_What needs to be done:_ Update the stretch of the Virginia budget article from "(AP) Virginia lawmakers" through "costs are unsustainable." by replacing "General Assembly" with "legislature".

(Selected extract)

(AP) Virginia lawmakers are coming back to the Capitol today seeking to pass a budget after failing to do so earlier this year.
The hang-up: An intraparty feud between Republicans in the GOP-led General Assembly over whether to expand Medicaid. After five years of a near-unified opposition to expanding the healthcare program for the poor, Republicans are now split on the issue.
Those in favor say the inability of President Donald Trump and a GOP-controlled Congress to repeal the Affordable Care Act last year make continued opposition to Medicaid expansion politically untenable. Most Republican lawmakers still oppose expansion though, saying its long-term costs are unsustainable.
The pro-expansion faction appears to have the momentum after a key Republican senator announced he was switching positions last week, a move that gives lawmakers who favor Medicaid expansion a majority in both chambers.
But its passage is not a done deal. Here’s a look at the stakes and possible sticking points awaiting lawmakers upon their return Wednesday:
Most states opted to expand Medicaid under former President Barack Obama’s health care law. If Virginia joins them, it’ll mean about 400,000 uninsured low-income adults will be eligible for publicly funded health care coverage. The state expects about 300,000 of those eligible to sign up.
With the federal government promising to pay no less than 90 percent of the new costs, Virginia will get an additional $2 billion in federal funds each year.
Proponents of Medicaid expansion say Virginia can’t afford to pass that up. By including Medicaid expansion in the budget, lawmakers can afford to spend more on education, give raises to state employee and make other investments.

(End Selected extract)
(Material shown)

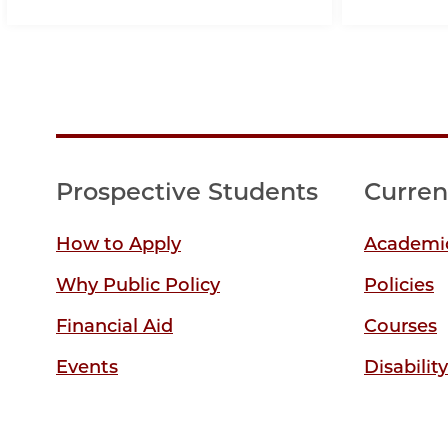
Prospective Students
Curren
How to Apply
Academic
Why Public Policy
Policies
Financial Aid
Courses
Events
Disabilit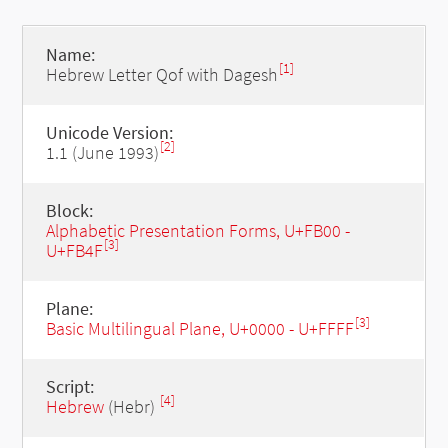
Name:
[1]
Hebrew Letter Qof with Dagesh
Unicode Version:
[2]
1.1 (June 1993)
Block:
Alphabetic Presentation Forms, U+FB00 -
[3]
U+FB4F
Plane:
[3]
Basic Multilingual Plane, U+0000 - U+FFFF
Script:
[4]
Hebrew
(Hebr)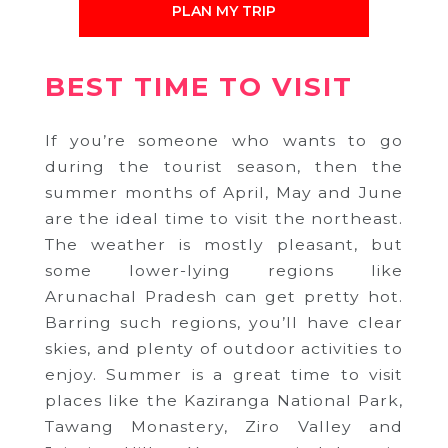
PLAN MY TRIP
BEST TIME TO VISIT
If you’re someone who wants to go
during the tourist season, then the
summer months of April, May and June
are the ideal time to visit the northeast.
The weather is mostly pleasant, but
some lower-lying regions like
Arunachal Pradesh can get pretty hot.
Barring such regions, you’ll have clear
skies, and plenty of outdoor activities to
enjoy. Summer is a great time to visit
places like the Kaziranga National Park,
Tawang Monastery, Ziro Valley and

(End Material shown)

_Answer section:_
(AP) Virginia lawmakers are coming back to the Capitol today seeking to pass a budget after failing to do so earlier this year.
The hang-up: An intraparty feud between Republicans in the GOP-led legislature over whether to expand Medicaid. After five years of a near-unified opposition to expanding the healthcare program for the poor, Republicans are now split on the issue.
Those in favor say the inability of President Donald Trump and a GOP-controlled Congress to repeal the Affordable Care Act last year make continued opposition to Medicaid expansion politically untenable. Most Republican lawmakers still oppose expansion though, saying its long-term costs are unsustainable.